Global crypto exchange Binance announced on Oct. 3 that it will end support for Binance USD (BUSD) borrowing and staking positions by Oct. 25, 2023. This closure appears to be part of a wider plan to phase out the troubled stablecoin, as regulatory scrutiny intensifies.
Binance has urged its users to convert their BUSD holdings to First Digital USD (FDUSD) as part of the gradual phasing out of support for the stablecoin. The exchange reassured its users that BUSD would remain backed 1:1 by USD until its support ends in February 2024.
Regulatory pressure has been a significant factor in Binance’s decision to phase out BUSD. Earlier this year, Paxos, the issuer of BUSD, announced it would halt the issuance of the stablecoin following scrutiny from U.S. regulators.

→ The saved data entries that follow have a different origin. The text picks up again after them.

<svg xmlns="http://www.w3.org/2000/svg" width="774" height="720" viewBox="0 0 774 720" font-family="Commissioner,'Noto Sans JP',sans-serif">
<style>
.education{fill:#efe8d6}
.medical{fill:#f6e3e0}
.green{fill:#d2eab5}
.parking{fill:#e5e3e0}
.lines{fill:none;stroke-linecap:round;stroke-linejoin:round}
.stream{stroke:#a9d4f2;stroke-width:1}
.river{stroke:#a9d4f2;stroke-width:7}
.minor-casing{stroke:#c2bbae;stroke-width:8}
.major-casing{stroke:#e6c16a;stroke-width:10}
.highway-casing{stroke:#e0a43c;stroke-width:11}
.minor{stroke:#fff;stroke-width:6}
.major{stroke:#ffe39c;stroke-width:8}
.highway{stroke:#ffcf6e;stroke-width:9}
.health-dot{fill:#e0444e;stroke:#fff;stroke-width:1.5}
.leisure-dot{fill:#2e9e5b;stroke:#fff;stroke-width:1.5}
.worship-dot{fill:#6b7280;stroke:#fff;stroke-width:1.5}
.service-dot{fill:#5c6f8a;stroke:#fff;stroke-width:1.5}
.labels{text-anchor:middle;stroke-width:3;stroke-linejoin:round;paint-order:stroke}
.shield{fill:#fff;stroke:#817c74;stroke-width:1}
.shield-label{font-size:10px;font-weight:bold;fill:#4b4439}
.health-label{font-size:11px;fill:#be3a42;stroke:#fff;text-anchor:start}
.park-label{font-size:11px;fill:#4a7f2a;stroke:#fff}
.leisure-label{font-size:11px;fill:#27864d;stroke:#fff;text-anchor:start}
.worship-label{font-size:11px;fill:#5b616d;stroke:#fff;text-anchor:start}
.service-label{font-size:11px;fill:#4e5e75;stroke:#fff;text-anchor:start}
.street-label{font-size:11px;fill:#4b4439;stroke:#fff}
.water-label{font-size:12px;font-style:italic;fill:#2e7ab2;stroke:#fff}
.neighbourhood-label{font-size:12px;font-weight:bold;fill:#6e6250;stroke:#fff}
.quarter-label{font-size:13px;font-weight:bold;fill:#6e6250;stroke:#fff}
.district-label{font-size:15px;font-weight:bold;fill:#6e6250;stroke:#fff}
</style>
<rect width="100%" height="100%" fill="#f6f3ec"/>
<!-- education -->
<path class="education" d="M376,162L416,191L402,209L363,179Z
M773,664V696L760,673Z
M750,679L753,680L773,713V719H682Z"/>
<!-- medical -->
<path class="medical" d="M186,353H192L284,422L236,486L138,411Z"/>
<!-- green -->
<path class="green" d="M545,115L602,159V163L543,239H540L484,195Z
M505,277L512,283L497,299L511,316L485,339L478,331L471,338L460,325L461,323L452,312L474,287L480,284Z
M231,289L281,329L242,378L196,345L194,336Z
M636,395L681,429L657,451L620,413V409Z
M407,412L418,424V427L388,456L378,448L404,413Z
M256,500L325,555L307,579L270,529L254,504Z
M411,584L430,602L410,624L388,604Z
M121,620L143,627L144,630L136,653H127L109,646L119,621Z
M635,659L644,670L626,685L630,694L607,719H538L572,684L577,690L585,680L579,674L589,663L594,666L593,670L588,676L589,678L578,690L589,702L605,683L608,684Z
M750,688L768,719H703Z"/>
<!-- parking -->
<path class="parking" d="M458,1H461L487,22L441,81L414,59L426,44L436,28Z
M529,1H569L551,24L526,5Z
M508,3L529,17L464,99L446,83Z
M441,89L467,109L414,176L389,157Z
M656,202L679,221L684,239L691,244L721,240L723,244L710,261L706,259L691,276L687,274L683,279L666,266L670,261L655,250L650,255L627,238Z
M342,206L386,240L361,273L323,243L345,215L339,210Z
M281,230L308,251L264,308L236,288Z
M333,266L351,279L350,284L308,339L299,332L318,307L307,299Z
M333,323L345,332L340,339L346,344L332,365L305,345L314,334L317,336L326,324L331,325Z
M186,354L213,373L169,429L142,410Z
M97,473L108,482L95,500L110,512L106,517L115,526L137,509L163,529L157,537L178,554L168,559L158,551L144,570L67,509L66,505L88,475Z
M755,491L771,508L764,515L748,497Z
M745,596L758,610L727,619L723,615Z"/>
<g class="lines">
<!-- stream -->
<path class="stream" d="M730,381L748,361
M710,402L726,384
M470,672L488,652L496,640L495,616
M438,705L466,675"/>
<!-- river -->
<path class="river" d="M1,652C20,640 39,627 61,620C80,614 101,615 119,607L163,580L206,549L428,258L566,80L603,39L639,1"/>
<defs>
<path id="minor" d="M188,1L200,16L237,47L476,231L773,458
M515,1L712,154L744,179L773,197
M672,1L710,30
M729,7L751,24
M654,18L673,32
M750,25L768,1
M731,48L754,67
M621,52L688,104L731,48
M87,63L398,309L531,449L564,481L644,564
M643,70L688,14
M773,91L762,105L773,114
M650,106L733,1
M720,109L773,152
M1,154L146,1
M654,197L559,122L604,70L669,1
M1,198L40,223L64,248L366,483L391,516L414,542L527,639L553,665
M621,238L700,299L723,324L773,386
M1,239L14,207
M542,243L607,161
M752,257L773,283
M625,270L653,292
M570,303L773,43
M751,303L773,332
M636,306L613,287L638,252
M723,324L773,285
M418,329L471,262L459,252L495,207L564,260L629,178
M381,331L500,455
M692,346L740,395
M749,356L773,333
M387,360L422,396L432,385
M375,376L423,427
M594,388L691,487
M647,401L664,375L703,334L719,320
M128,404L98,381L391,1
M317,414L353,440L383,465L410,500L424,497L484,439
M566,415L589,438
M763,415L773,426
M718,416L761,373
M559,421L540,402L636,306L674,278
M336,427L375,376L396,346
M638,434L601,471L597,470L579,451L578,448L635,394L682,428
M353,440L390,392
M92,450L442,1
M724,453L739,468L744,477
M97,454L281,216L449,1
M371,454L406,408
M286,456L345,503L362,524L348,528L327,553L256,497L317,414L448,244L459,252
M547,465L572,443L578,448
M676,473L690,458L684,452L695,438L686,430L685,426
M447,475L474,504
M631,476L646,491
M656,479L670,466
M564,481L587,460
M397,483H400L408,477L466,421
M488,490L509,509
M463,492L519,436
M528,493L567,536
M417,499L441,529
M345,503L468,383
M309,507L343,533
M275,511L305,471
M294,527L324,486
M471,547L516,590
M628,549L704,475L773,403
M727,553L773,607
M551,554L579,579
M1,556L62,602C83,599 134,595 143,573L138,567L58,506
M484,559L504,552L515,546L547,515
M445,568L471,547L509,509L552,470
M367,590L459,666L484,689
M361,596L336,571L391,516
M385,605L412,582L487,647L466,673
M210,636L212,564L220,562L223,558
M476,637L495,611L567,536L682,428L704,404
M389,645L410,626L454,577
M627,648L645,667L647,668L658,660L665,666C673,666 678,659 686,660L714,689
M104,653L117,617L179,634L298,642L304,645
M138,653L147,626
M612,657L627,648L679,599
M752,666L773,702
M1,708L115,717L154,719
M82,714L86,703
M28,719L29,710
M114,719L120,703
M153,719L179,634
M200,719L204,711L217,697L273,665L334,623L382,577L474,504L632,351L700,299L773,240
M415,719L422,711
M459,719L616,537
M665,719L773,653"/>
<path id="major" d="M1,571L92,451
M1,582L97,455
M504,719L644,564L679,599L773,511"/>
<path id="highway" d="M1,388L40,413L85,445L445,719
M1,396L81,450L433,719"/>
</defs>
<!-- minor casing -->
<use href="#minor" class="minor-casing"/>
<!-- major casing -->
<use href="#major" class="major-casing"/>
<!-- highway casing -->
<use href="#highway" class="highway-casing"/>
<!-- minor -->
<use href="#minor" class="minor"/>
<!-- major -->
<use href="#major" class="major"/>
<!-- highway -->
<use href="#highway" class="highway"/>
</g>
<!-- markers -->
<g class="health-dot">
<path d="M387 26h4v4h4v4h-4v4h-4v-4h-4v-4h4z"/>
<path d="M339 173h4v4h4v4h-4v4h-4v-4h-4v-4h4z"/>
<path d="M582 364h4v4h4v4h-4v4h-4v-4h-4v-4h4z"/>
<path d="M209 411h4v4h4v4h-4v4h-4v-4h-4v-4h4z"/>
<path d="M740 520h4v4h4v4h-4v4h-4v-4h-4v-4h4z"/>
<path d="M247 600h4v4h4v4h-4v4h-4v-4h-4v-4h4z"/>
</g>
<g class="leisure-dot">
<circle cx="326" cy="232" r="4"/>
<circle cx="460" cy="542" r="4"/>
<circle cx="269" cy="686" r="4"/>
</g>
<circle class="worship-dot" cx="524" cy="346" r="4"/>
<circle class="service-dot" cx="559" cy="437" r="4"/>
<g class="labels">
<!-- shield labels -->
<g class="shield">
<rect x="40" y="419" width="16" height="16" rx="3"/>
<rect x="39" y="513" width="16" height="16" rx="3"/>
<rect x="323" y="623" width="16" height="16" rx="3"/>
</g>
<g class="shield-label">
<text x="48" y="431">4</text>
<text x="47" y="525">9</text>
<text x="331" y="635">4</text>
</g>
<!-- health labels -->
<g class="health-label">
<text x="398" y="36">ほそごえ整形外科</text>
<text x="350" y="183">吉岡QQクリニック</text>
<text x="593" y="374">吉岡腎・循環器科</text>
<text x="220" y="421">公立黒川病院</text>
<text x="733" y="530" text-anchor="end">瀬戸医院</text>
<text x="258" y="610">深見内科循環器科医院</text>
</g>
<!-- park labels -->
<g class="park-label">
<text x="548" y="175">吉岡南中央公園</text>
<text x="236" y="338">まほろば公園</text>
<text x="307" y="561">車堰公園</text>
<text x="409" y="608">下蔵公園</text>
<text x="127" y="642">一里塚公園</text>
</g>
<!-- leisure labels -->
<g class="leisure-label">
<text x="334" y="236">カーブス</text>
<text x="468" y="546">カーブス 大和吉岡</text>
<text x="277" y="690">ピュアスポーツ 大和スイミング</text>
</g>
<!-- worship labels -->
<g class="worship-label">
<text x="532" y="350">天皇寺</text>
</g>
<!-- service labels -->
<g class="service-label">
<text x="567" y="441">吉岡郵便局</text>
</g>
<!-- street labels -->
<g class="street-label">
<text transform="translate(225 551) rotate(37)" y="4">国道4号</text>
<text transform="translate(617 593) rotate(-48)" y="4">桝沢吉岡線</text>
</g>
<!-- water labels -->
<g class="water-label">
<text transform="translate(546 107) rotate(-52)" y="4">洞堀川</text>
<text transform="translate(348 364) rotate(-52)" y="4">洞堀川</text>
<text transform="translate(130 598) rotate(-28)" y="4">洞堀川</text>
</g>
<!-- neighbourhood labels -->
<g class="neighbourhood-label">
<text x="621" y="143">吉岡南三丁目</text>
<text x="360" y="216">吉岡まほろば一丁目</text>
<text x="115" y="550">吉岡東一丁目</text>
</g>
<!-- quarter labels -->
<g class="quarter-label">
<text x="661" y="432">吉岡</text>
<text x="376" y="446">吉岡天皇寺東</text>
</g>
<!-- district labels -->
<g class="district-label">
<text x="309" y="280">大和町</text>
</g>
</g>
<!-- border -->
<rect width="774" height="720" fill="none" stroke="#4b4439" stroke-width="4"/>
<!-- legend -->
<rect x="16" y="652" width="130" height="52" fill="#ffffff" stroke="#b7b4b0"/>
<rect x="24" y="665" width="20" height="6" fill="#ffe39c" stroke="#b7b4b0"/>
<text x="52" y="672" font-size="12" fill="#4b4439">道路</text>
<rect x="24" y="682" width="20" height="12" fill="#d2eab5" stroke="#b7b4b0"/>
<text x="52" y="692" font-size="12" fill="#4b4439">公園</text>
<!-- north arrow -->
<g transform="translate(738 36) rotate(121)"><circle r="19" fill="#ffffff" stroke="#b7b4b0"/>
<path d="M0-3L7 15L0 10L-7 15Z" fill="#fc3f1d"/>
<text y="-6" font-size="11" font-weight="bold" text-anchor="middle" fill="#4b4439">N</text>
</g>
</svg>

The Securities and Exchange Commission also filed suit against Binance this summer for several alleged violations of U.S. securities law.
Since then BUSD’s circulating supply has dropped precipitously, from a peak of more than $20 billion to approximately $3 billion.
The exchange also removed BUSD from its Secure Asset Fund for Users (SAFU), claiming th removal was a strategic move to safeguard users, given the decreasing market cap of BUSD.
Under pressure
The U.S. Securities and Exchange Commission (SEC) has filed a lawsuit against Binance and CEO Changpeng Zhao for several alleged violations of federal securities laws.
The SEC’s filing accuses Binance of profiting in billions by courting U.S. investors to buy, sell, and trade on its unregistered platform. The lawsuit also implicates BAM Trading Services Inc and BAM Management, who Binance partnered with in 2019 to launch Binance U.S.
In response to the SEC’s assertions that BNB and BUSD are securities. Binance has argued that BNB is a native token designed to create an internal economy and does not represent an investment contract, therefore holding that it is not a security.